Пиррас невольно вздрогнул, внемля последней фразе, и чуть слышно выругался.
- Что я могу тебе предложить, кроме золота? - прохрипел он.
- Как ни странно, меня интересует многое. - Черные глаза сверкали, уродливая щель рта кривилась от необъяснимого веселья. - Я готов назвать свою цену, но сначала мы поговорим о том, как тебе помочь.
Пиррас выразил свое согласие нетерпеливым жестом.

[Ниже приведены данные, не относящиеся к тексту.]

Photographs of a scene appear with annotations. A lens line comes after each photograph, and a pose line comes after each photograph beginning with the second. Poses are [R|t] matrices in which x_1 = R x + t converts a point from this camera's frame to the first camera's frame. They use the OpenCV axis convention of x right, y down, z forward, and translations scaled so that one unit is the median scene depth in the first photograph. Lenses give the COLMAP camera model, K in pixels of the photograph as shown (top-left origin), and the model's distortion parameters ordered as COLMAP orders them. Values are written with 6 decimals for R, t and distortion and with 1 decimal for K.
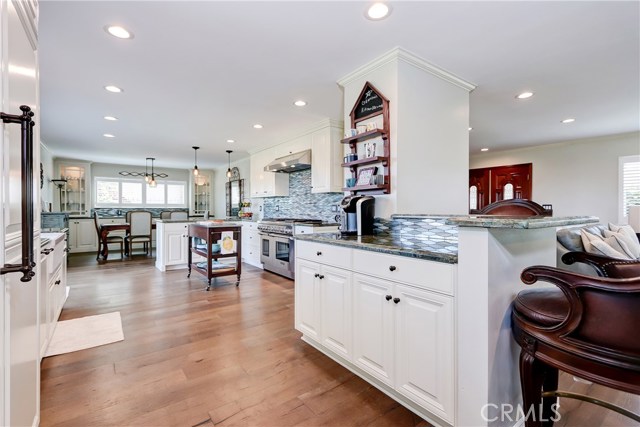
lens RADIAL K [[297.0, 0, 319.5], [0, 297.0, 205.1], [0, 0, 1]] dist [0.011059, 0.000103]
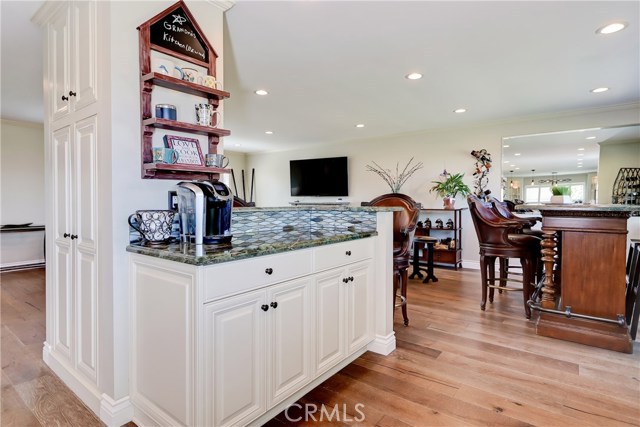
lens RADIAL K [[346.3, 0, 319.7], [0, 346.3, 203.6], [0, 0, 1]] dist [0.000136, 0.000224]
pose [[-0.245412, -0.008187, 0.969384, -0.649256], [-0.003857, 0.999965, 0.007469, 0.009985], [-0.969411, -0.001906, -0.245435, 0.926346]]
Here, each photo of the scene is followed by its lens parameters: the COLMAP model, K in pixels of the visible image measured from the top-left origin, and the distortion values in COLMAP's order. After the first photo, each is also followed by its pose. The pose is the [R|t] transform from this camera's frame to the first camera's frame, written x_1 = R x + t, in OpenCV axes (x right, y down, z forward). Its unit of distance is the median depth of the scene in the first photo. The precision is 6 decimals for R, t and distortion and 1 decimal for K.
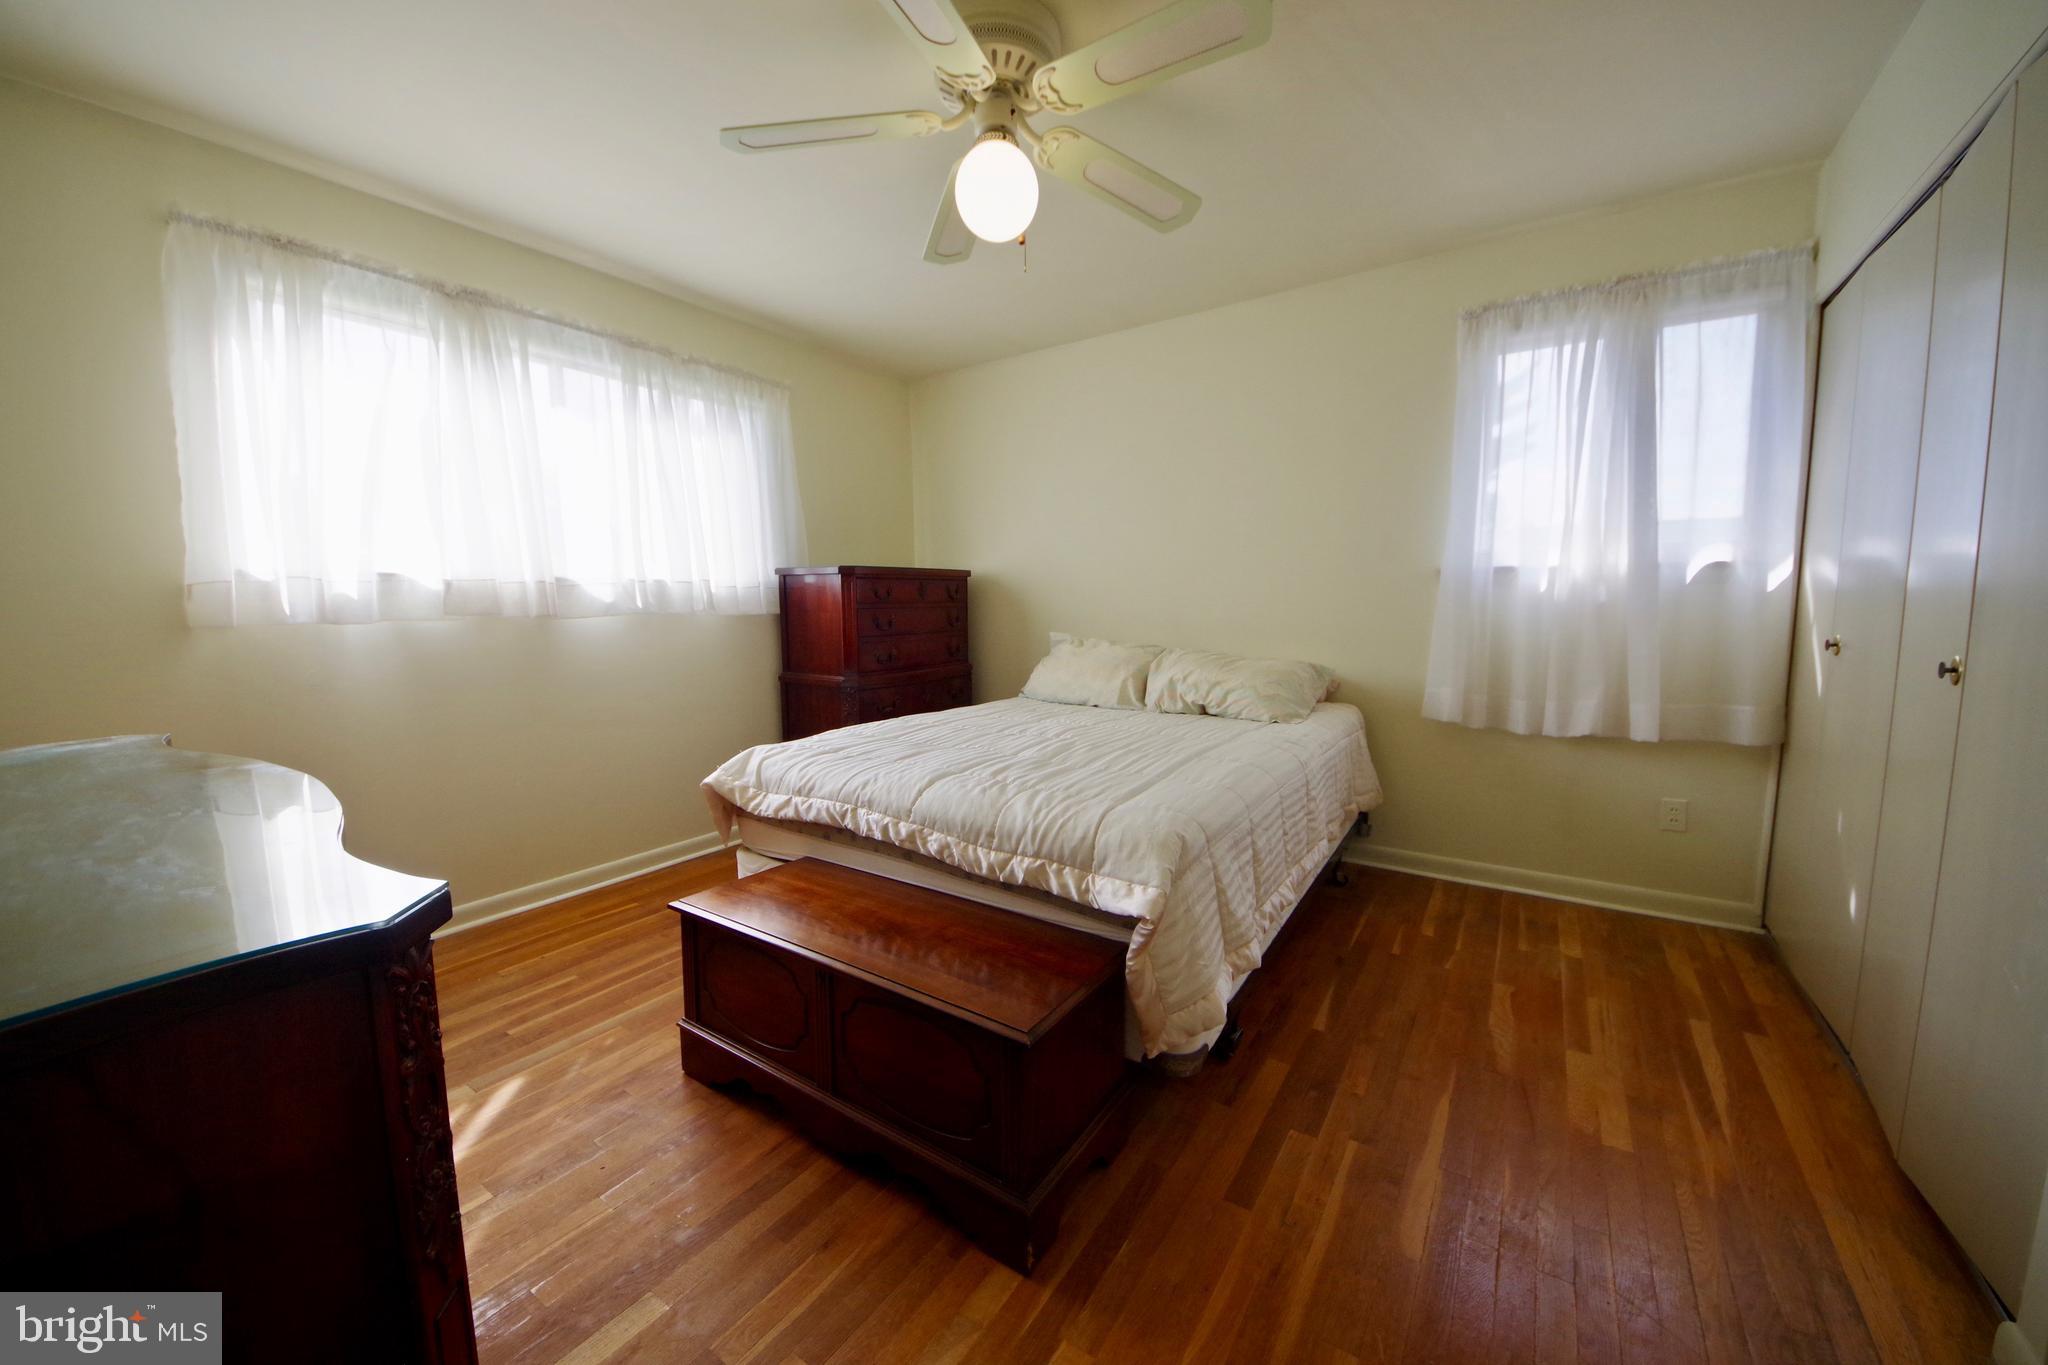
lens RADIAL K [[758.0, 0, 1024.0], [0, 758.0, 682.5], [0, 0, 1]] dist [0.012909, -0.012599]
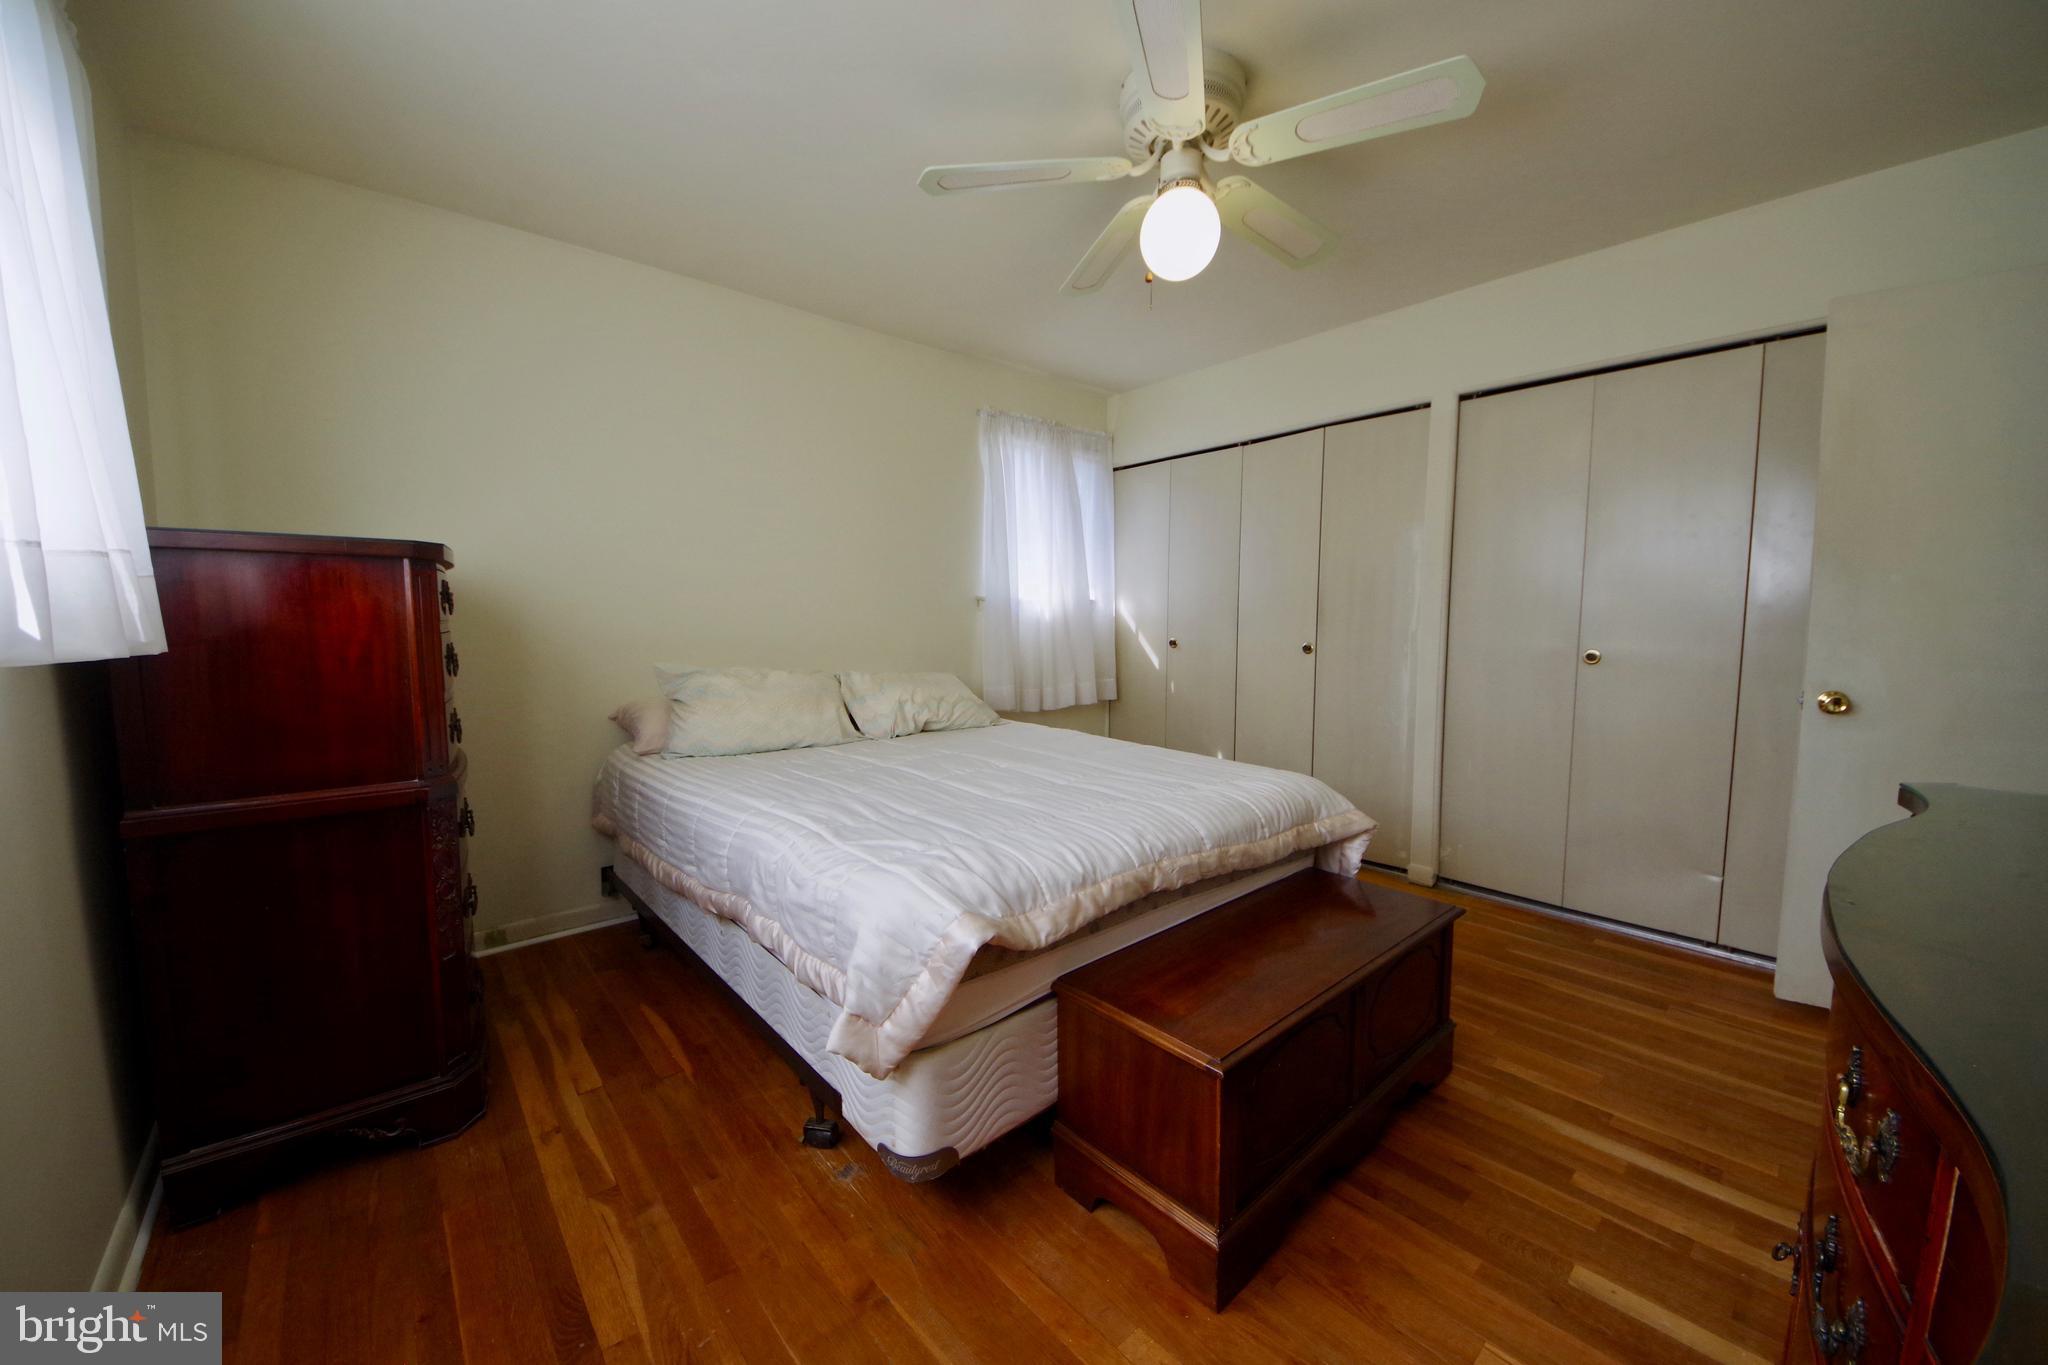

- По-твоему, кто мудрее всех на свете? - спросил вдруг отшельник.
- Египетские жрецы, чьими каракулями испещрены вон те пергаменты и папирусы, - ответствовал варвар.
Гимиль-ишби отрицательно покачал головой; на стене заплясала его тень - силуэт огромного стервятника, терзающего полумертвую жертву.
- Никто из них не был таким мудрым и могучим, как служители Тиамат. Глупцы верят, что она погибла давным-давно от меча Эйи, но Тиамат бессмертна и по сей день властвует над тенями, осеняя их своими черными крьшами.
- Ничего об этом не слышал, - невнятно пробормотал Пиррас.
- Люди в городах не ведают о том, о чем не желают ведать. Довольно и того, что я об этом знаю, что знают заброшенные пустоши и старые развалины, камышевые топи, древние курганы и темные пещеры. Там нередко встретишь крылатых обитателей Дома Эрейбу.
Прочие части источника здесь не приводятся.